There is also no guarantee on which one is faster. find()
involves an overhead in constructing and returning an iterator, whereas []
will probably be slower if the key does not exist, as it inserts a new value in this case.
(...) is there a way (perhaps by use of pointers or something) that I might only perform one look up in any case (...)
If the key is not in the map, []
will insert a new default-constructed value, and return a reference. Therefore, you could store that reference to save the second lookup:
int& stored_val = map[key]; // Note the reference
if (stored_val) return stored_val;
// Use the reference to save a second lookup.
stored_val = value;
return value;
operator[]
will insert an entry for you with a default-constructed value, if one isn't already there. It is equivalent to, but will probably be implemented more efficiently than:
iterator iter = map.find(key);
if(iter == map.end())
{
iter = map.insert(value_type(key, int())).first;
}
return *iter;
operator[]
can be quicker than doing the work manually with find()
and insert()
, because it can save having to re-hash the key.

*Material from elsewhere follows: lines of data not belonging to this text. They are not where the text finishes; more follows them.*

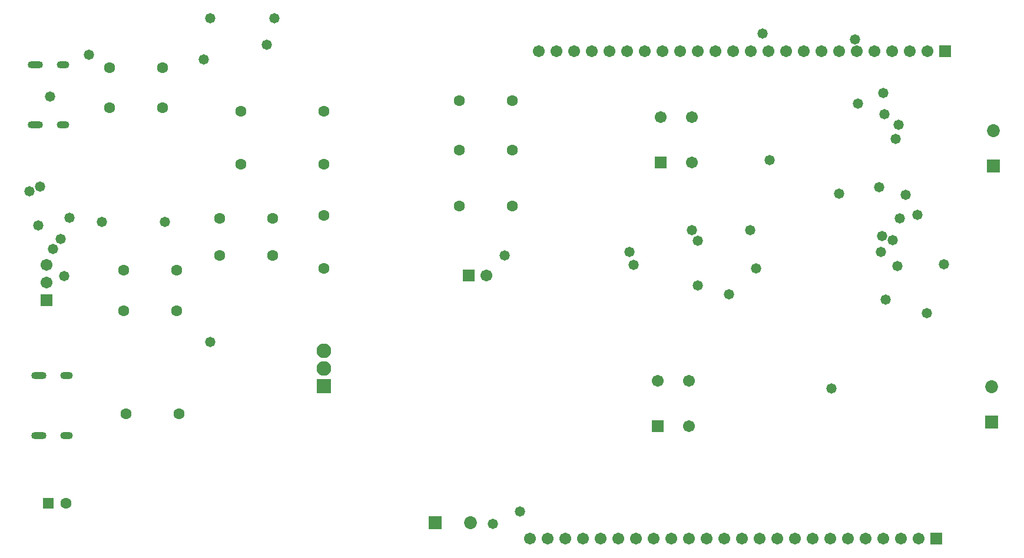
<source format=gbr>
%TF.GenerationSoftware,Altium Limited,Altium Designer,24.3.1 (35)*%
G04 Layer_Color=16711935*
%FSLAX45Y45*%
%MOMM*%
%TF.SameCoordinates,9497362C-8314-4730-AF2A-4C837BA13D10*%
%TF.FilePolarity,Negative*%
%TF.FileFunction,Soldermask,Bot*%
%TF.Part,Single*%
G01*
G75*
%TA.AperFunction,ComponentPad*%
G04:AMPARAMS|DCode=30|XSize=1mm|YSize=1.8mm|CornerRadius=0.5mm|HoleSize=0mm|Usage=FLASHONLY|Rotation=270.000|XOffset=0mm|YOffset=0mm|HoleType=Round|Shape=RoundedRectangle|*
%AMROUNDEDRECTD30*
21,1,1.00000,0.80000,0,0,270.0*
21,1,0.00000,1.80000,0,0,270.0*
1,1,1.00000,-0.40000,0.00000*
1,1,1.00000,-0.40000,0.00000*
1,1,1.00000,0.40000,0.00000*
1,1,1.00000,0.40000,0.00000*
%
%ADD30ROUNDEDRECTD30*%
G04:AMPARAMS|DCode=31|XSize=1mm|YSize=2.2mm|CornerRadius=0.5mm|HoleSize=0mm|Usage=FLASHONLY|Rotation=270.000|XOffset=0mm|YOffset=0mm|HoleType=Round|Shape=RoundedRectangle|*
%AMROUNDEDRECTD31*
21,1,1.00000,1.20000,0,0,270.0*
21,1,0.00000,2.20000,0,0,270.0*
1,1,1.00000,-0.60000,0.00000*
1,1,1.00000,-0.60000,0.00000*
1,1,1.00000,0.60000,0.00000*
1,1,1.00000,0.60000,0.00000*
%
%ADD31ROUNDEDRECTD31*%
%ADD46C,1.85320*%
%ADD47R,1.85320X1.85320*%
%ADD48C,1.70320*%
%ADD49R,1.70320X1.70320*%
%ADD50R,1.85320X1.85320*%
%ADD51C,1.60320*%
%ADD52R,1.60320X1.60320*%
%ADD53C,2.11320*%
%ADD54R,2.11320X2.11320*%
%ADD55R,1.70320X1.70320*%
%TA.AperFunction,ViaPad*%
%ADD56C,1.47320*%
D30*
X5441198Y11658402D02*
D03*
Y12522398D02*
D03*
X5492750Y7190501D02*
D03*
Y8054503D02*
D03*
D31*
X5041199Y11658402D02*
D03*
Y12522398D02*
D03*
X5092751Y7190501D02*
D03*
Y8054503D02*
D03*
D46*
X18796001Y7886700D02*
D03*
X11303000Y5930900D02*
D03*
X18821400Y11569700D02*
D03*
D47*
X18796001Y7378700D02*
D03*
X18821400Y11061700D02*
D03*
D48*
X12153900Y5702300D02*
D03*
X12407900D02*
D03*
X12661900D02*
D03*
X12915900D02*
D03*
X13169901D02*
D03*
X13423900D02*
D03*
X13677901D02*
D03*
X13931900D02*
D03*
X14185899D02*
D03*
X14439900D02*
D03*
X14693900D02*
D03*
X14947900D02*
D03*
X15201900D02*
D03*
X15455901D02*
D03*
X15709900D02*
D03*
X15963901D02*
D03*
X16217900D02*
D03*
X16471899D02*
D03*
X16725900D02*
D03*
X16979900D02*
D03*
X17233900D02*
D03*
X17487900D02*
D03*
X17741901D02*
D03*
X12280900Y12712700D02*
D03*
X12534900D02*
D03*
X12788900D02*
D03*
X13042900D02*
D03*
X13296899D02*
D03*
X13550900D02*
D03*
X13804900D02*
D03*
X14058900D02*
D03*
X14312900D02*
D03*
X14566901D02*
D03*
X14820900D02*
D03*
X15074899D02*
D03*
X15328900D02*
D03*
X15582899D02*
D03*
X15836900D02*
D03*
X16090900D02*
D03*
X16344901D02*
D03*
X16598900D02*
D03*
X16852901D02*
D03*
X17106900D02*
D03*
X17360899D02*
D03*
X17614900D02*
D03*
X17868900D02*
D03*
X11531600Y9486900D02*
D03*
X5207000Y9385300D02*
D03*
Y9639300D02*
D03*
X14483502Y11117702D02*
D03*
Y11767698D02*
D03*
X14033501D02*
D03*
X14439900Y7320402D02*
D03*
Y7970398D02*
D03*
X13989899D02*
D03*
D49*
X17995900Y5702300D02*
D03*
X18122900Y12712700D02*
D03*
X11277600Y9486900D02*
D03*
D50*
X10795000Y5930900D02*
D03*
D51*
X8001000Y11850400D02*
D03*
Y11088400D02*
D03*
X11137900Y10490200D02*
D03*
X11899900D02*
D03*
X5486400Y6210300D02*
D03*
X6350000Y7497501D02*
D03*
X7112000D02*
D03*
X9194800Y10350500D02*
D03*
Y9588500D02*
D03*
Y11850400D02*
D03*
Y11088400D02*
D03*
X6108700Y12482800D02*
D03*
X6870700D02*
D03*
Y11901200D02*
D03*
X6108700D02*
D03*
X6311900Y9563100D02*
D03*
X7073900D02*
D03*
X6311900Y8978900D02*
D03*
X7073900D02*
D03*
X7693198Y10312400D02*
D03*
X8455198D02*
D03*
X11137900Y12001500D02*
D03*
X11899900D02*
D03*
X7693198Y9779000D02*
D03*
X8455198D02*
D03*
X11137900Y11290300D02*
D03*
X11899900D02*
D03*
D52*
X5232400Y6210300D02*
D03*
D53*
X9194800Y8407400D02*
D03*
Y8152399D02*
D03*
D54*
Y7897398D02*
D03*
D55*
X5207000Y9131300D02*
D03*
X14033501Y11117702D02*
D03*
X13989899Y7320402D02*
D03*
D56*
X12009120Y6093460D02*
D03*
X7556500Y8536940D02*
D03*
X5999480Y10259060D02*
D03*
X8369300Y12806680D02*
D03*
X14483080Y10142220D02*
D03*
X7467600Y12598888D02*
D03*
X5534660Y10320020D02*
D03*
X5816600Y12661900D02*
D03*
X18105119Y9649460D02*
D03*
X17457420Y11653520D02*
D03*
X17373599Y9997440D02*
D03*
X15501620Y12969240D02*
D03*
X17726660Y10357978D02*
D03*
X15410181Y9591040D02*
D03*
X17561560Y10652760D02*
D03*
X17254221Y11810340D02*
D03*
X17236440Y12110720D02*
D03*
X16875760Y11963400D02*
D03*
X16598900Y10668000D02*
D03*
X17205960Y9826899D02*
D03*
X17271638Y9146901D02*
D03*
X5298440Y9870440D02*
D03*
X17861279Y8946200D02*
D03*
X5085080Y10205720D02*
D03*
X4960620Y10701020D02*
D03*
X13589000Y9827260D02*
D03*
X15019020Y9217660D02*
D03*
X14569440Y9347200D02*
D03*
X11625580Y5913120D02*
D03*
X17221201Y10055860D02*
D03*
X15603220Y11145520D02*
D03*
X13642340Y9644380D02*
D03*
X11790680Y9779000D02*
D03*
X5405120Y10017760D02*
D03*
X6908800Y10259060D02*
D03*
X14566901Y9989820D02*
D03*
X7559040Y13192760D02*
D03*
X17411700Y11455400D02*
D03*
X15318739Y10142220D02*
D03*
X17472659Y10314940D02*
D03*
X17440819Y9622699D02*
D03*
X5455920Y9481820D02*
D03*
X5111750Y10772140D02*
D03*
X5257800Y12065000D02*
D03*
X8481060Y13192760D02*
D03*
X16489964Y7861300D02*
D03*
X16827499Y12882880D02*
D03*
X17180560Y10759440D02*
D03*
%TF.MD5,edb83b2b5872992a1de067d2f48445d3*%
M02*

</source>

One way you can work around having multiple lookups in your code is to take a reference to the value:
int &stored_val = map[key];
// return the corresponding value if we find the key in the map - ie != 0
if (stored_val) return stored_val;
// if not in map
stored_val = value;
return value;
Note that if the value doesn't exist in the map, operator[]
will default-construct and insert one. So while this will avoid multiple lookups, it might actually be slower if used with a type that is slower to default-construct + assign than to copy- or move-construct.
With int
though, which cheaply default-constructs to 0, you might be able to treat 0 as a magic number meaning empty. This looks like it might be the case in your example.
If you have no such magic number, you've got two options. What you should use depends on how expensive it is for you to compute the value.
First, when hashing the key is cheap but computing the value is expensive, find()
may be the best option. This will hash twice but only compute the value when needed:
iterator iter = map.find(key);
// return the corresponding value if we find the key in the map
if(iter != map.end()) return *iter;
// if not in map
map.insert(value_type(key, value));
return value;
But if you've got the value already, you can do it very efficiently -- perhaps slighty more efficiently than using a reference + magic number as above:
pair<iterator,bool> iter = map.insert(value_type(key, value));
return *iter.first;
If the bool returned by map.insert(value_type)
is true, the item was inserted. Otherwise, it already existed and no modifications were made. The iterator returned points to the inserted or existing value in the map. For your simple example, this may be the best option.
You can both check if an element exists, and insert a new element if it does not exist, with the special insert
function that returns a pair<iterator, bool>
in which the boolean value tells you if the value has been actually inserted. For example, the code here:
unordered_map<char, int> mymap;
pair<unordered_map<char,int>::iterator,bool> ret;
// first insert function version (single parameter):;
mymap.insert ( pair<char,int>('z',200) );
ret=mymap.insert (pair<char,int>('z',500) );
if (ret.second==false)
{
cout << "element 'z' already existed";
cout << " with a value of " << ret.first->second << endl;
}
The code here inserts the pair <'z',200>
into the map if it does not exist. It returns the iterator where it is inserted if the value of the second element of the pair returned is true, or, it returns the iterator where the element actually was, if the second element of the pair is false.